Barney Miller
The downbeat 12th precinct squad room in Greenwich Village, New
York City, was the setting for this eccentric series.
Prostitutes,
crooks, lunatics and other forms of street life passing through
the station house often stole the show from a fine ensemble cast,
led by Hal Linden as Captain Barney Miller.
Abe Vigoda was arguably the real star of the show for many
episodes, but when Fish retired and went home to Bernice after 35
years of being a cop, other characters took the fore.
Notably the womanising
but kind and well-intentioned Stan 'Wojo' Wojciehowicz,
Nick Yemana (Oriental and a sucker for a bet), verbose Puerto
Rican Chano Ameguale, and Sergeant Ron Harris (and the ongoing
saga of his veritas novel, Blood On The Badge)

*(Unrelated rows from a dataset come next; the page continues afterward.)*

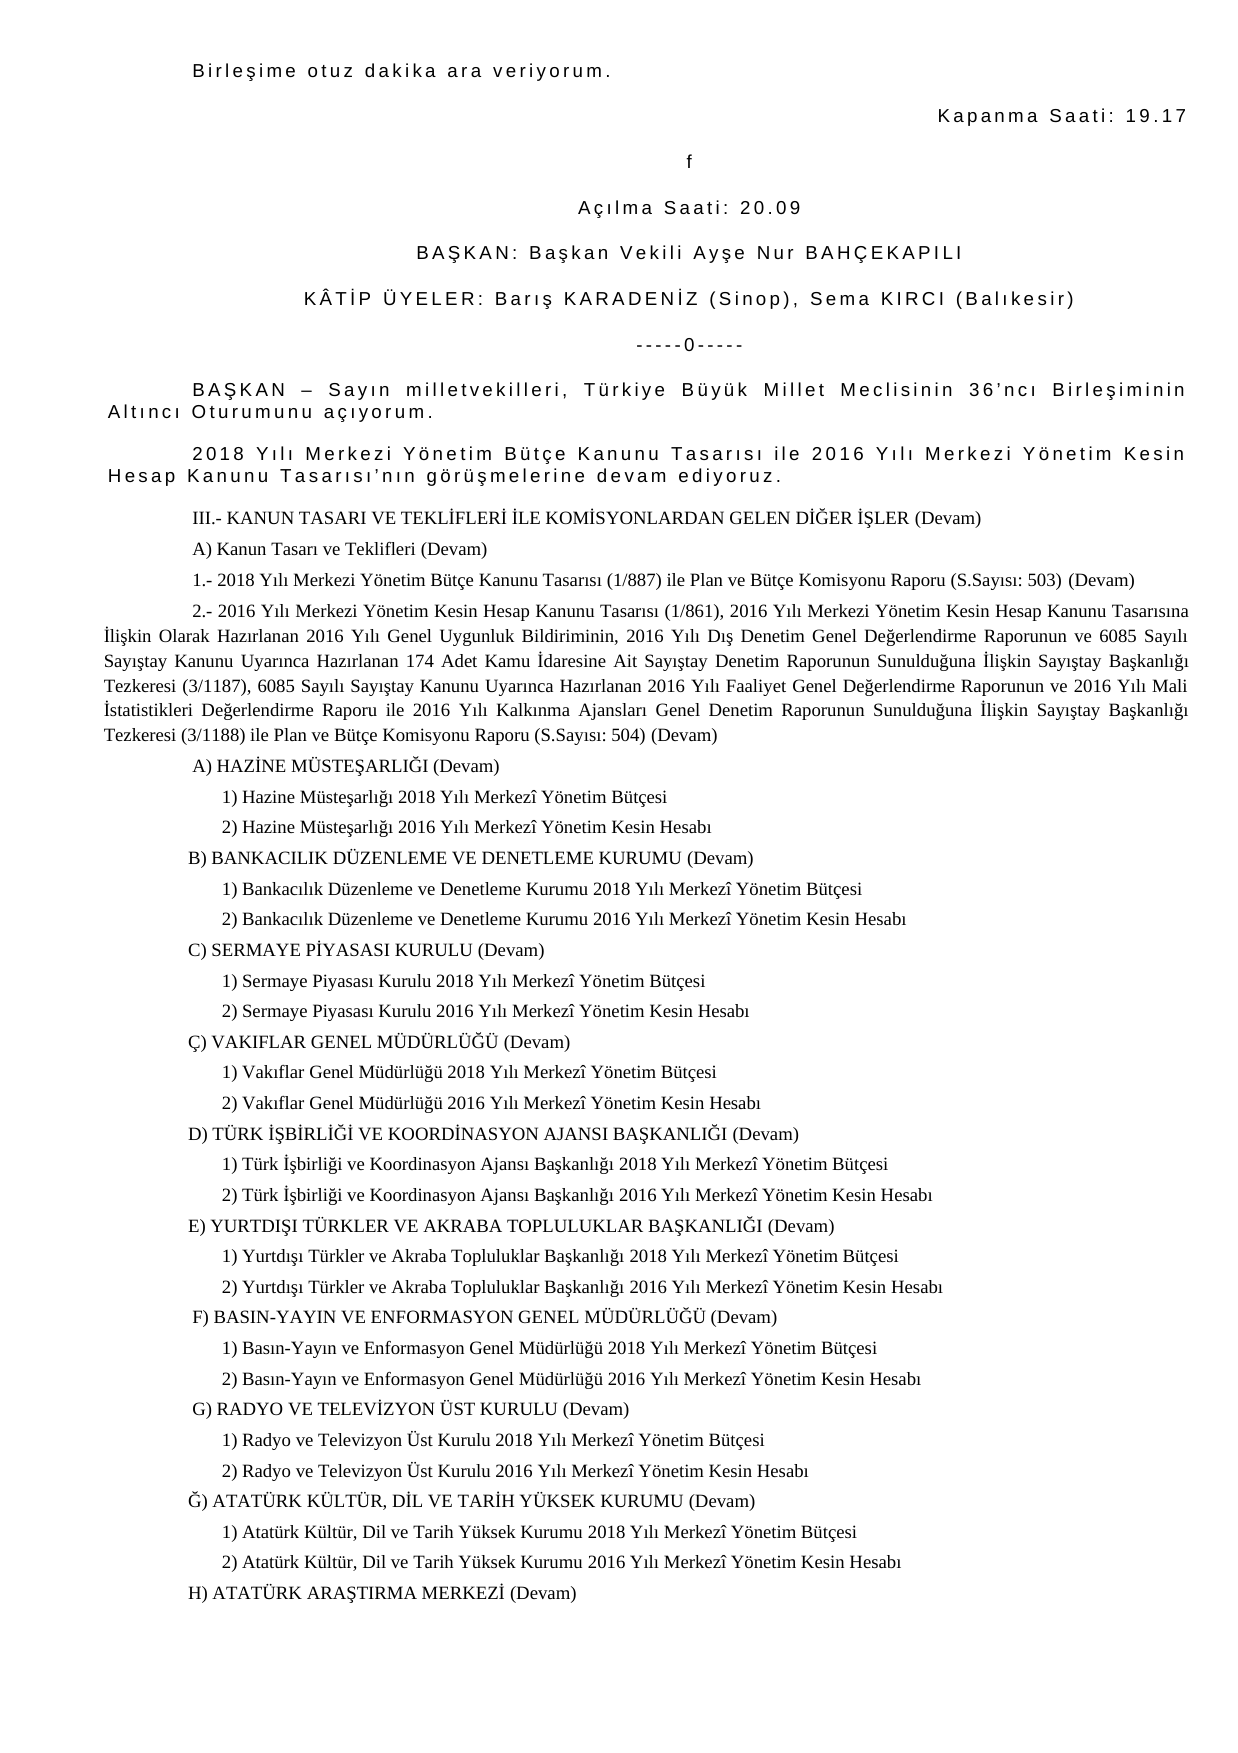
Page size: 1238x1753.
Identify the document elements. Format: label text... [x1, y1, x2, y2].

text B) BANKACILIK DÜZENLEME VE DENETLEME KURUMU (Devam) [103, 847, 1190, 868]
text 2018 Yılı Merkezi Yönetim Bütçe Kanunu Tasarısı ile 2016 Yılı Merkezi Yönetim Kesin Hesap Kanunu Tasarısı’nın görüşmelerine devam ediyoruz. [108, 443, 1186, 486]
text f [108, 151, 1186, 172]
text 1.- 2018 Yılı Merkezi Yönetim Bütçe Kanunu Tasarısı (1/887) ile Plan ve Bütçe Komisyonu Raporu (S.Sayısı: 503) (Devam) [103, 569, 1190, 591]
text 2) Radyo ve Televizyon Üst Kurulu 2016 Yılı Merkezî Yönetim Kesin Hesabı [103, 1459, 1190, 1481]
text 2.- 2016 Yılı Merkezi Yönetim Kesin Hesap Kanunu Tasarısı (1/861), 2016 Yılı Merkezi Yönetim Kesin Hesap Kanunu Tasarısına İlişkin Olarak Hazırlanan 2016 Yılı Genel Uygunluk Bildiriminin, 2016 Yılı Dış Denetim Genel Değerlendirme Raporunun ve 6085 Sayılı Sayıştay Kanunu Uyarınca Hazırlanan 174 Adet Kamu İdaresine Ait Sayıştay Denetim Raporunun Sunulduğuna İlişkin Sayıştay Başkanlığı Tezkeresi (3/1187), 6085 Sayılı Sayıştay Kanunu Uyarınca Hazırlanan 2016 Yılı Faaliyet Genel Değerlendirme Raporunun ve 2016 Yılı Mali İstatistikleri Değerlendirme Raporu ile 2016 Yılı Kalkınma Ajansları Genel Denetim Raporunun Sunulduğuna İlişkin Sayıştay Başkanlığı Tezkeresi (3/1188) ile Plan ve Bütçe Komisyonu Raporu (S.Sayısı: 504) (Devam) [103, 600, 1190, 746]
text A) Kanun Tasarı ve Teklifleri (Devam) [103, 538, 1190, 559]
text 2) Hazine Müsteşarlığı 2016 Yılı Merkezî Yönetim Kesin Hesabı [103, 816, 1190, 838]
text 2) Türk İşbirliği ve Koordinasyon Ajansı Başkanlığı 2016 Yılı Merkezî Yönetim Kesin Hesabı [103, 1184, 1190, 1205]
text 1) Sermaye Piyasası Kurulu 2018 Yılı Merkezî Yönetim Bütçesi [103, 969, 1190, 991]
text 1) Radyo ve Televizyon Üst Kurulu 2018 Yılı Merkezî Yönetim Bütçesi [103, 1429, 1190, 1450]
text -----0----- [108, 333, 1186, 355]
text 2) Bankacılık Düzenleme ve Denetleme Kurumu 2016 Yılı Merkezî Yönetim Kesin Hesabı [103, 908, 1190, 930]
text 2) Basın-Yayın ve Enformasyon Genel Müdürlüğü 2016 Yılı Merkezî Yönetim Kesin Hesabı [103, 1368, 1190, 1389]
text D) TÜRK İŞBİRLİĞİ VE KOORDİNASYON AJANSI BAŞKANLIĞI (Devam) [103, 1123, 1190, 1144]
text 2) Yurtdışı Türkler ve Akraba Topluluklar Başkanlığı 2016 Yılı Merkezî Yönetim Kesin Hesabı [103, 1276, 1190, 1297]
text E) YURTDIŞI TÜRKLER VE AKRABA TOPLULUKLAR BAŞKANLIĞI (Devam) [103, 1214, 1190, 1236]
text 1) Vakıflar Genel Müdürlüğü 2018 Yılı Merkezî Yönetim Bütçesi [103, 1061, 1190, 1083]
text A) HAZİNE MÜSTEŞARLIĞI (Devam) [103, 755, 1190, 777]
text Ğ) ATATÜRK KÜLTÜR, DİL VE TARİH YÜKSEK KURUMU (Devam) [103, 1490, 1190, 1512]
text 1) Atatürk Kültür, Dil ve Tarih Yüksek Kurumu 2018 Yılı Merkezî Yönetim Bütçesi [103, 1521, 1190, 1542]
text 1) Türk İşbirliği ve Koordinasyon Ajansı Başkanlığı 2018 Yılı Merkezî Yönetim Bütçesi [103, 1153, 1190, 1175]
text 2) Vakıflar Genel Müdürlüğü 2016 Yılı Merkezî Yönetim Kesin Hesabı [103, 1092, 1190, 1113]
text 1) Hazine Müsteşarlığı 2018 Yılı Merkezî Yönetim Bütçesi [103, 786, 1190, 807]
text Ç) VAKIFLAR GENEL MÜDÜRLÜĞÜ (Devam) [103, 1031, 1190, 1052]
text G) RADYO VE TELEVİZYON ÜST KURULU (Devam) [103, 1398, 1190, 1420]
text Kapanma Saati: 19.17 [639, 105, 1186, 127]
text 2) Atatürk Kültür, Dil ve Tarih Yüksek Kurumu 2016 Yılı Merkezî Yönetim Kesin Hesabı [103, 1551, 1190, 1573]
text C) SERMAYE PİYASASI KURULU (Devam) [103, 939, 1190, 960]
text BAŞKAN – Sayın milletvekilleri, Türkiye Büyük Millet Meclisinin 36’ncı Birleşiminin Altıncı Oturumunu açıyorum. [108, 379, 1186, 422]
text 1) Yurtdışı Türkler ve Akraba Topluluklar Başkanlığı 2018 Yılı Merkezî Yönetim Bütçesi [103, 1245, 1190, 1267]
text Birleşime otuz dakika ara veriyorum. [108, 60, 1186, 81]
text H) ATATÜRK ARAŞTIRMA MERKEZİ (Devam) [103, 1582, 1190, 1603]
text 1) Bankacılık Düzenleme ve Denetleme Kurumu 2018 Yılı Merkezî Yönetim Bütçesi [103, 878, 1190, 899]
text III.- KANUN TASARI VE TEKLİFLERİ İLE KOMİSYONLARDAN GELEN DİĞER İŞLER (Devam) [103, 507, 1190, 528]
text Açılma Saati: 20.09 [108, 197, 1186, 218]
text 1) Basın-Yayın ve Enformasyon Genel Müdürlüğü 2018 Yılı Merkezî Yönetim Bütçesi [103, 1337, 1190, 1358]
text F) BASIN-YAYIN VE ENFORMASYON GENEL MÜDÜRLÜĞÜ (Devam) [103, 1306, 1190, 1328]
text 2) Sermaye Piyasası Kurulu 2016 Yılı Merkezî Yönetim Kesin Hesabı [103, 1000, 1190, 1022]
text BAŞKAN: Başkan Vekili Ayşe Nur BAHÇEKAPILI [108, 242, 1186, 264]
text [108, 288, 1186, 309]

Remarkably, considering the popularity and critical acclaim it
would soon attract, Barney Miller very nearly failed to get off
the ground. Danny Arnold - the driving force behind the show -
took years to persuade ABC to put it on screen.
The one-off pilot edition The Life And Times Of Barney
Miller,
was declared a flop, and it was only thanks to the intervention of
top director John Rich that the series was revived.
Rich had
steered All In The Family to great heights and ABC were desperate
to sign him to a contract for other work. Even though it was not
his project, Rich virtually insisted that ABC develop the Barney
Miller pilot into a full series if they wanted him to sign a deal.
Most of the episodes were self-contained
(and took place on a single set) but strands of
continuing storylines ran through the series.
Barney Miller episodes were frequently made great by the
guest cast who acted the human flotsam and jetsam that passed
through the station house: mad bombers, purse snatchers,
prostitutes, teenage burglars, even a werewolf.
The humour was
sardonic and intelligent and ran to such subjects as mental
illness, arson and teenage pregnancy.
Abe Vigoda - who played the detective with the bowel complaint,
Phil Fish - was given his own series, Fish in 1977. There was also
an attempt to float Wojo into his own series but this stalled
after the broadcast of a special one hour episode of Barney Miller
devoted to him.
Barney Miller was a major hit with police forces across the US
who felt it more accurately depicted their day-to-day work than,
say, Starsky and Hutch.
The cast members were even made honorary
members of the NYPD, but after eight years the show finally folded
because the writers had simply run out of topics and they wanted
to bow out with standards intact.
The final storyline - called Landmark - ran over three episodes and had the
Greenwich Village station house declared a historic monument
(former campaign HQ of Teddy Roosevelt) and the squad were
disbanded.
The jail cell door and the duty roster board from the set were
presented to the Smithsonian Institution.